H&R Block Inc. said it has saved about $20 million from a program in which it modified about a quarter of the mortgages in its thrift's portfolio that were originated by subsidiaries the company has shuttered.

During a conference call Monday to discuss results for the fiscal second quarter, which ended Oct. 31, Richard Breeden, H&R Block's chairman, said the program has been "encouraging, although it is too soon to see what our rate of redefault will be over the next six months."

The program involves converting adjustable-rate mortgages into fixed-rate ones with "an average interest rate of approximately 5%," Mr. Breeden said.

Russ Smyth, the Kansas City, Mo., company's president, said on the call that it "has been actively pursuing modification agreements with its borrowers" since December of last year.

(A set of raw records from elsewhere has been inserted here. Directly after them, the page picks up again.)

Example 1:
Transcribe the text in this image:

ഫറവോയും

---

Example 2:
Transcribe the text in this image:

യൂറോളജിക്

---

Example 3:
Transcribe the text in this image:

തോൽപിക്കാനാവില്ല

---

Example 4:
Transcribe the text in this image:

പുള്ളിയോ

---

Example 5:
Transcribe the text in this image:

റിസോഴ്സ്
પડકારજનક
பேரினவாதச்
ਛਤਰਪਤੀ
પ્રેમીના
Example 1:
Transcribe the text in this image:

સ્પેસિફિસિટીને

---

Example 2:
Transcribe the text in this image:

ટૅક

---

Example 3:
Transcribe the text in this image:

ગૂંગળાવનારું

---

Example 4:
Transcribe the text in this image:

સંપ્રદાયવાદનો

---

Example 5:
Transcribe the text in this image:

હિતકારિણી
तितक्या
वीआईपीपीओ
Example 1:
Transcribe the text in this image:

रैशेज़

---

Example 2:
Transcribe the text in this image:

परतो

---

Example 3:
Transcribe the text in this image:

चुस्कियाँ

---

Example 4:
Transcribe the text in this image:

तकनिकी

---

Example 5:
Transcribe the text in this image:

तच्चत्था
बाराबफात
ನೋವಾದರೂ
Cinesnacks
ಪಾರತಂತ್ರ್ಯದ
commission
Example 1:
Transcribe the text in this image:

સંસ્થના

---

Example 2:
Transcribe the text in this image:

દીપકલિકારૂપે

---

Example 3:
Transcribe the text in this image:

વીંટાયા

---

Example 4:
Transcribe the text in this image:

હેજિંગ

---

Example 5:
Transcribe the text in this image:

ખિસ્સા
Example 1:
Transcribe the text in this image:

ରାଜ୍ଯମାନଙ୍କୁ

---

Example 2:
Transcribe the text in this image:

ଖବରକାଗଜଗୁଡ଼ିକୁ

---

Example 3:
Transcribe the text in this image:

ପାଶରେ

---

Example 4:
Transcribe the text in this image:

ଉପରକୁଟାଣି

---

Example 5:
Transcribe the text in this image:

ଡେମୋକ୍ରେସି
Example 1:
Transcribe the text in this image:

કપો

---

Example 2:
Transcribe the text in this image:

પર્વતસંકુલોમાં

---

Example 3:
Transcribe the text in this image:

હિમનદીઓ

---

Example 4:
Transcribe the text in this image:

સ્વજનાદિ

H&R Block stopped funding mortgages in January as a part of its plan to quit the business. The portfolio of mortgages held by its thrift has been shrinking as borrowers have defaulted or paid them off.

During the quarter the portfolio declined 6.6%, to $811.7 million, about 70% of which was originated by the former subsidiaries Option One and H&R Block Mortgage.

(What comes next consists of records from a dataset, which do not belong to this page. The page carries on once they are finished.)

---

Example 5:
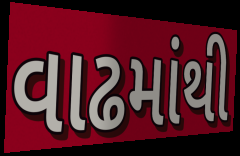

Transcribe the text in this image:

વાઢમાંથી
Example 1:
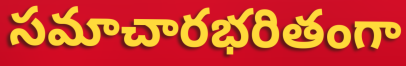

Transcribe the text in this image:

సమాచారభరితంగా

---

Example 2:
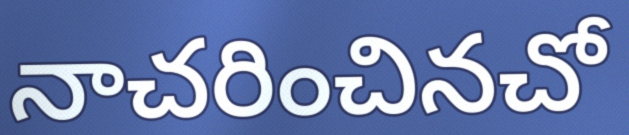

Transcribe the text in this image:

నాచరించినచో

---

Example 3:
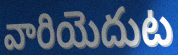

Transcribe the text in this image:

వారియెదుట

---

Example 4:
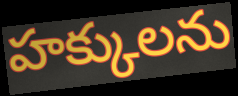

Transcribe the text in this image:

హక్కులను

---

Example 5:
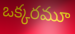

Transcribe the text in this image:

ఒక్కరమూ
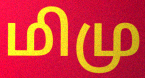
மிமு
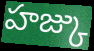
హజ్కు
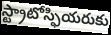
స్ట్రాటోస్ఫియరుకు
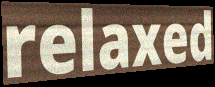
relaxed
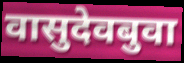
वासुदेवबुवा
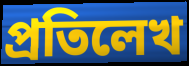
প্রতিলেখ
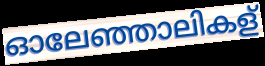
ഓലേഞ്ഞാലികള്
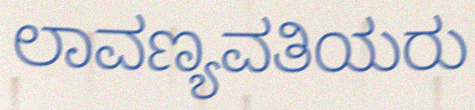
ಲಾವಣ್ಯವತಿಯರು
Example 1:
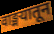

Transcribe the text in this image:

वाङ्मयातून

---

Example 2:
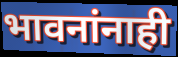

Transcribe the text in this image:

भावनांनाही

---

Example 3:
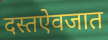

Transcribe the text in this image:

दस्तऐवजात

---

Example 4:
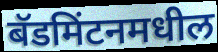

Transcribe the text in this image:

बॅडमिंटनमधील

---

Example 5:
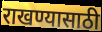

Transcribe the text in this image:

राखण्यासाठी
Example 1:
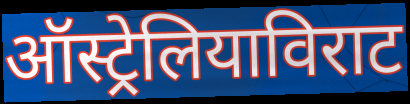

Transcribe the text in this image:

ऑस्ट्रेलियाविराट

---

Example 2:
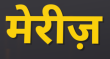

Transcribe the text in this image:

मेरीज़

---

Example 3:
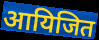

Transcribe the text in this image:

आयिजित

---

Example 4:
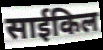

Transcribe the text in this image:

साईकिल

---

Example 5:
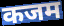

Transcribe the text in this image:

कजम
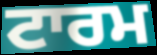
ਟਾਰਮ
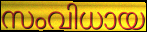
സംവിധായ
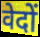
वेदों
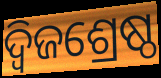
ଦ୍ୱିଜଶ୍ରେଷ୍ଠ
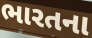
ભારતના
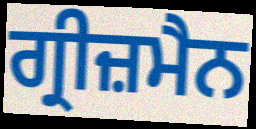
ਗ੍ਰੀਜ਼ਮੈਨ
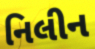
નિલીન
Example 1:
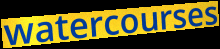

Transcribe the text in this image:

watercourses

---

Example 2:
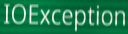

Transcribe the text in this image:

IOException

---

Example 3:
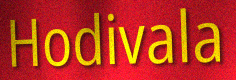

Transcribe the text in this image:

Hodivala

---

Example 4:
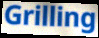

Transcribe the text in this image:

Grilling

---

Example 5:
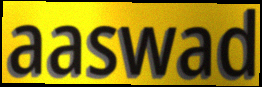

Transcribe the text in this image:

aaswad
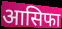
आसिफा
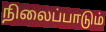
நிலைப்பாடும்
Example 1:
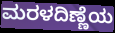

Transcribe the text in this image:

ಮರಳದಿಣ್ಣೆಯ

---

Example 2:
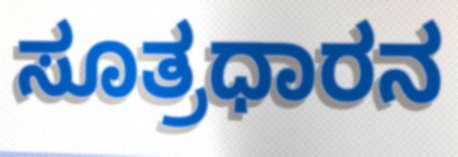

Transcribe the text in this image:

ಸೂತ್ರಧಾರನ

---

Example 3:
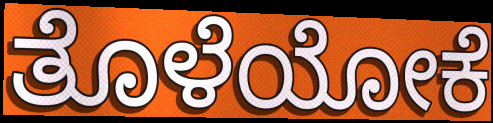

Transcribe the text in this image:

ತೊಳೆಯೋಕೆ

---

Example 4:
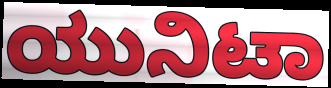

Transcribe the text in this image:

ಯುನಿಟಾ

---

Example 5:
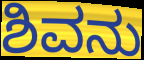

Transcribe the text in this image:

ಶಿವನು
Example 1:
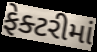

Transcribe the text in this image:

ફેક્ટરીમાં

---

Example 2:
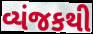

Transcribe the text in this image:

વ્યંજકથી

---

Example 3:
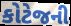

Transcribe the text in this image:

કોટેજની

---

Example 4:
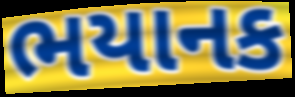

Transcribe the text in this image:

ભયાનક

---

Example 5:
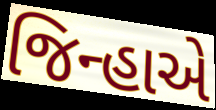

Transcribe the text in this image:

જિન્હાએ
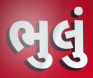
ભુલું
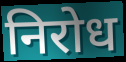
निरोध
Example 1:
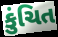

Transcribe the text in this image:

કુંચિત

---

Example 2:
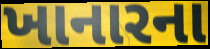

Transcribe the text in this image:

ખાનારના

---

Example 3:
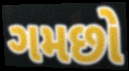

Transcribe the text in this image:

ગમછો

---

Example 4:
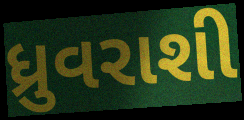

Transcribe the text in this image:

ધ્રુવરાશી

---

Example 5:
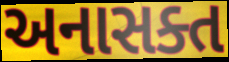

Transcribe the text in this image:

અનાસક્ત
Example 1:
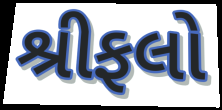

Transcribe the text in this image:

શ્રીફલો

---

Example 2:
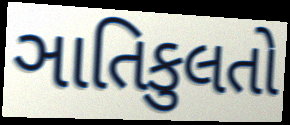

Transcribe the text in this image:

ઞાતિકુલતો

The thrift's loss more than quadrupled from a year earlier, to $18.6 million. H&R Block attributed the increase primarily to falling home values.

Becky Shulman, the company's chief financial officer, said on the call that the thrift's delinquency rate, which increased 205 basis points from the previous quarter and almost sixfold from a year earlier, to 11.65%, "was relatively consistent with our previous assumption."

However, she also said H&R Block had increased the loss rate it anticipates upon the liquidation of collateral to 37.5%, from 30% at the end of July.